**DOCUMENT SECTION:**

From the word "Jehovah," the Latins derived "Jove," "Jovis," "Jovispeter," "Jupiter." In the bush, the Almighty says to Moses, "My name is Jehovah." In the orders which he gave Him for the court of Pharaoh, he says to him: "I appeared to Abraham, Isaac, and Jacob, as the mighty God, only by my name, Adonai,' I was not known to them, and I made a covenant with them."

The Jews did not for a long time pronounce this name. It was common to the Phœnicians and Egyptians. It signified, that which is; and hence, probably, is derived the inscription of Isis: "I am all that is."

It is evident from the text of the Book of Judges that Jephthah promised to sacrifice the first person that should come out of his house to congratulate him on his victory over the Ammonites. His only daughter presented herself before him for that purpose; he tore his garments and immolated her, after having promised her to go and deplore in the recesses of the mountains the calamity of her dying a virgin. The daughters of Israel long continued to celebrate this painful event, and devoted four days in the year to lamentation for the daughter of Jephthah.

In whatever period this history was written, whether it was imitated from the Greek history of Agamemnon and Idomeneus, or was the model from which that history was taken; whether it might be anterior or posterior to similar narratives in Assyrian history is not the point I am now examining. I keep strictly to the text. Jephthah vowed to make his daughter a burnt offering, and fulfilled his vow.

It was expressly commanded by the Jewish law to sacrifice men devoted to the Lord: "Every man that shall be devoted shall not be redeemed, but shall be put to death without remission." The Vulgate translates it: "He shall not be redeemed, but shall die the death."

It was in virtue of this law that Samuel hewed in pieces King Agag, whom, as we have already seen, Saul had pardoned. In fact, it was for sparing Agag that Saul was rebuked by the Lord, and lost his kingdom.

Thus, then, we perceive sacrifices of human blood clearly established; there is no point of history more incontestable: we can only judge of a nation by its own archives, and by what it relates concerning itself.

There are, then, it seems, persons to be found who hesitate at nothing, who falsify a passage of Scripture as intrepidly as if they were quoting its very words, and who hope to deceive mankind by their falsehoods, knowing them perfectly to be such. If such daring impostors are to be found now, we cannot help supposing, that before the invention of printing, which affords such facility, and almost certainty of detection, there existed a hundred times as many.

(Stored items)
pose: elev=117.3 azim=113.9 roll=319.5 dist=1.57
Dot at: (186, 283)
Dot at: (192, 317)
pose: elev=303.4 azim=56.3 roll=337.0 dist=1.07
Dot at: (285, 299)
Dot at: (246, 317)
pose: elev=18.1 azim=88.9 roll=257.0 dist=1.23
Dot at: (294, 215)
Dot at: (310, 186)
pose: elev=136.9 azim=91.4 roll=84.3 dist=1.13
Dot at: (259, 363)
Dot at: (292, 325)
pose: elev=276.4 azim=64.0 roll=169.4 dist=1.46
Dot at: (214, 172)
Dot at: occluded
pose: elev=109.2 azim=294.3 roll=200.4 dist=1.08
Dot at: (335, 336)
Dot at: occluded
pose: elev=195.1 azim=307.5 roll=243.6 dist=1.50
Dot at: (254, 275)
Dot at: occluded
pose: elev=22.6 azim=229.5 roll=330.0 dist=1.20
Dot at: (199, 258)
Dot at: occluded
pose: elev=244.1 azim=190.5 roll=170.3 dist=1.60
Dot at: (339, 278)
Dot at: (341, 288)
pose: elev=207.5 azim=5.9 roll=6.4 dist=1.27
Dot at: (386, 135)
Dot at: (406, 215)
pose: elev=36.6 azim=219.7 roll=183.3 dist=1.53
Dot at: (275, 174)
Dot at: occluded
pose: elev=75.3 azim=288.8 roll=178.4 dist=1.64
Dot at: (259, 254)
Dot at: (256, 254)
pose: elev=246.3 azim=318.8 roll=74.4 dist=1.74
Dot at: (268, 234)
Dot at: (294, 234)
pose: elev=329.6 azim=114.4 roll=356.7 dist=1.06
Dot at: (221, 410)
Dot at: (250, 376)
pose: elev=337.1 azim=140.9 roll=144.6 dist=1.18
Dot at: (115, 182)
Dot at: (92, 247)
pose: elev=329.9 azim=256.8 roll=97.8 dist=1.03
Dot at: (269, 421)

**STATED EXERCISE:** Condense the paragraph of the text on Jephthah that begins "It is evident from the text of the Book of Judges" into a short bulleted list that keeps its main facts.

**COMPLETED EXERCISE:**
- According to the Book of Judges, Jephthah promised to sacrifice the first person to come out of his house to congratulate him on his victory over the Ammonites.
- His only daughter was the one who came out.
- He tore his garments and sacrificed her, after promising to let her go to the mountains to lament dying a virgin.
- The daughters of Israel long spent four days a year lamenting her.